▸ Document section
The legends foretold a stormtank, who would stand and fire and never need to move, but already Lasogga had spun like Saiz in the penalty area to create a chance for Roofe, had volleyed just over the bar, and now had orchestrated a passing move to make his debut goal a portrait in dispute with his own folklore. In another moment, Hernandez passed to Saiz precisely between the raindrops, and Saiz danced flamenco steps where they fell, rolling a pass to Lasogga who cracked a swerver off the post. The two embraced, laughing, exhilarated to be so awake and feeling so vital at 4am, or 4pm. Later still, a soft roll of the boot from Saiz put Lasogga through again, and the tall and the small together were gambolling through the fields. Perhaps this stern immobile tank only ever needed a Spanish Napoleon to command him.

The chronology was lost in the hour that the white ten aimed 25 shots at Burton, so that what happened when became less important than that it was all happening. When Kalvin Phillips, returning to your dreams like your favourite teddy bear that was thrown in the bin years ago, struck from the edge of the box where he spends half his days now, waiting for you or another little child to come and pick him up, he was one of seven white-clad creatures fluttering around Burton’s goal, ensuring the ball couldn’t get away. “Oh no,” said O’Kane, as Burton tried to clear, “I don’t think you meant to kick this ball away”; Roofe had shot, now Saiz guarded it carefully, to let Big Kalvin Bear have a shot. That’s what happens when you go to sleep. Dreams are your toys coming alive.

▸ Task instructions
**A.** Answer these questions from the match report.
(i) Who passed to Saiz precisely between the raindrops?
(ii) What did Lasogga's swerver crack off?
(iii) How many shots did the white ten aim at Burton in the hour?
**B.** Write out everything in the match report from "The legends foretold" down to "to command him.".

▸ Dataset section
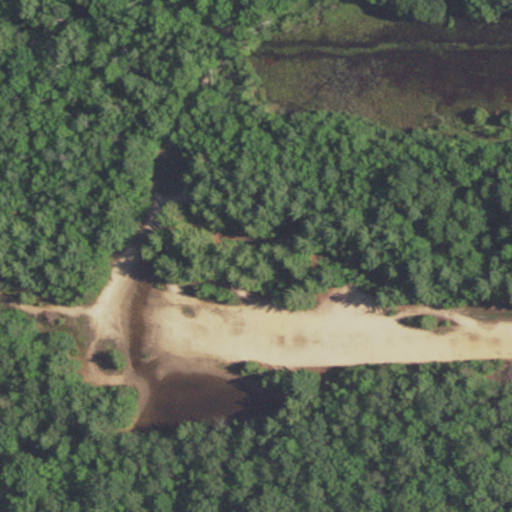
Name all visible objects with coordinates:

▸ Responses by task
**A.**
(i) Hernandez
(ii) The post
(iii) 25

**B.**
The legends foretold a stormtank, who would stand and fire and never need to move, but already Lasogga had spun like Saiz in the penalty area to create a chance for Roofe, had volleyed just over the bar, and now had orchestrated a passing move to make his debut goal a portrait in dispute with his own folklore. In another moment, Hernandez passed to Saiz precisely between the raindrops, and Saiz danced flamenco steps where they fell, rolling a pass to Lasogga who cracked a swerver off the post. The two embraced, laughing, exhilarated to be so awake and feeling so vital at 4am, or 4pm. Later still, a soft roll of the boot from Saiz put Lasogga through again, and the tall and the small together were gambolling through the fields. Perhaps this stern immobile tank only ever needed a Spanish Napoleon to command him.